Wednesday, August 20, 2008

The Wayback Machine

We're about to do a little time-traveling, so prepare yourself...


First a quick peek at the present with an eye on the future:


Team-by-team football previews started today on BigSouthSports.com with the Presbyterian College Blue Hose...a new piece will follow each day leading into the season.


The first video streaming game of the season is set for Friday the 22nd, a women's soccer game for High Point (hosting Old Dominion). Visit The EDGE, Big South Online Video Source, for more on available packages, game schedules, etc.


Now let's step into the Wayback Machine (itself a dated reference requiring a certain age or pop culture know-how, not to be confused with the internet archive tool that now wears the same name)...you see, the Big South is marking its 25th Anniversary--certainly you haven't missed that, right? The Conference has taken great pains to review its first quarter-century of success and will continue to provide an array of retrospectives in words and video presentations throughout the 2008-09 season. That being said, I thought perhaps SHOUT could take a moment and bring you all back to the world of 1983...


(pause for dreamy time travel transition here)


Okay...here we are. First confession: I'm old enough to properly remember the world of 1983. I was 13 at the time (and there's nothing like a good retrospective to make you feel your age, no matter what it is...or was), so it's a little awkward being here again. On the other hand, our students and student-athletes at Big South schools, generally speaking, have not yet been born.

Hey, if you brought your cell-phone with you, forget about getting a signal--there won't be any "bars" on your phone for a good many years yet (I won't try to explain the advent of car phones, bag phones, brick phones, and the array of antennae and accessories involved in the process, it's just not worth it).


Same goes for the internet, I'm afraid.
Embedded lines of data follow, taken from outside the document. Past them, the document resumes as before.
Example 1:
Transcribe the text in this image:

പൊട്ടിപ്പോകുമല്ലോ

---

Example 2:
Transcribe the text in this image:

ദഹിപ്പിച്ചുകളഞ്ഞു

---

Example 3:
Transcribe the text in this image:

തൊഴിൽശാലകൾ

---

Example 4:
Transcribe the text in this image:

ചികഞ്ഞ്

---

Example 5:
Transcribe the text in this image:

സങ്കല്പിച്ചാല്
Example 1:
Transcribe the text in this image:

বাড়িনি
That's pretty much limited to a narrow band of computer experts exchanging simple and limited data--the public has no idea what it is yet. Heck, Apple Computers just released its "Lisa" model (seen here), precursor to the Macintosh...and a bit of a bust. Lisa has a 5 megabyte hard drive (external), a pair of 5.25 floppy drives, a monochrome monitor, and a $10,000 price tag...and this is the cutting edge. On the other side of the computer wars, Microsoft has debuted the first version of Word, while IBM PCs now have some important new software in the form of Lotus 1-2-3 (think primitive Excel, kids). At this point, Windows are pretty much just things that let air into stuffy rooms. Oh, and Nintendo just released the first NES in Japan (Wii? Noo.)


Look at all the BRAND NEW STUFF for 1983, though: Chicken McNuggets, Hooters Restaurants, and Wheel of Fortune in syndication...surely none of that stuff will last, right? Maybe we could go catch a movie--if the line for Return of the Jedi is too long, we can try Flashdance, Scarface, Trading Places, Risky Business, or National Lampoon's Vacation...meanwhile, the radio is really playing an odd mix of Men at Work (Grammy's New Artist of the Year), Pat Benetar, Survivor, Toto, and John Cougar (before adding the Mellencamp)--and that's between all the songs from Michael Jackson's Thriller, of course.
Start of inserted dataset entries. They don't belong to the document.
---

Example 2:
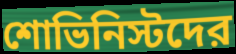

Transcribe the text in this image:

শোভিনিস্টদের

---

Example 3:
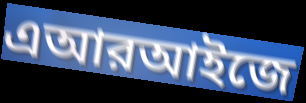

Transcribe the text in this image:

এআরআইজে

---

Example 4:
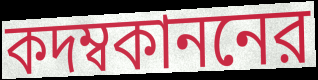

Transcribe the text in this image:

কদম্বকাননের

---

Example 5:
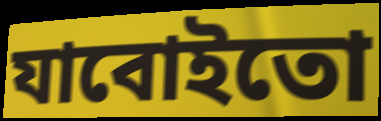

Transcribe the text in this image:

যাবোইতো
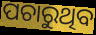
ପଚାରୁଥିବ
A review of the news tells us NASA is breaking barriers--the first woman and the first African-American astronauts in the same year, both on the Challenger (a shame that the orbiter is three years from its destruction). The U.S. Embassy in Beirut has been bombed, American forces have secured the island nation of Grenada (flag at right), and President Reagan has signed the bill creating Martin Luther King, Jr. Day.


1983 saw the loss of icons like George Halas and Bear Bryant in sports and Tennessee Williams and Ira Gershwin in entertainment...time will only tell how significant the arrival of future sports personalities like Matt Leinart and Vince Young or musicians like Carrie Underwood and Amy Winehouse may be seen down the road.
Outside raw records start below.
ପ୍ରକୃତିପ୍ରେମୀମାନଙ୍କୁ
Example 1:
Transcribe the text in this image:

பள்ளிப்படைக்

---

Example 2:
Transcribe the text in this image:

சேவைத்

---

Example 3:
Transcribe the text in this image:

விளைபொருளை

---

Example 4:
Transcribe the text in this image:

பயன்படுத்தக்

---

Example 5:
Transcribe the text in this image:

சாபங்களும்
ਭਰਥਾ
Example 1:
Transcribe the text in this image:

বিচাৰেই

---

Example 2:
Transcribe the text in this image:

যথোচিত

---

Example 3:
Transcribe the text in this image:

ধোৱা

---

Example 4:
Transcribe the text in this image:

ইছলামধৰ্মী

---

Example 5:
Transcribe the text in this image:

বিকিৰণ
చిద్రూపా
Lastly, the sports world...looking over the year, we see that Hagler beat Duran (when boxing was still relevant to a good number of fans), the Orioles won the Series (honest), the Sixers took the NBA, the NFL had a quirky would-be competitor called the USFL, the tennis slams were won by names like Wilander, Noah, McEnroe, Connors, Evert, and Navratilova, and Wayne Gretzky was the Hart Trophy winner as NHL MVP. Meanwhile in college sports, everyone's still talking about NC State's upset win at the basketball tournament...and another Southern upstart is finding its place in the world: the Big South Conference is born.


Whoops--time's up (so to speak), gotta go back!

(repeat dreamy time loop thing)


Wow, and we did all that with no flux capacitor...


Okay, it's finally 2008 again--gimme my iPod and my cell...thanks.

Now I have to check my e-mail and post something on the blog before updating our website and the video streaming data and--say, can I try that Wayback Machine again?!?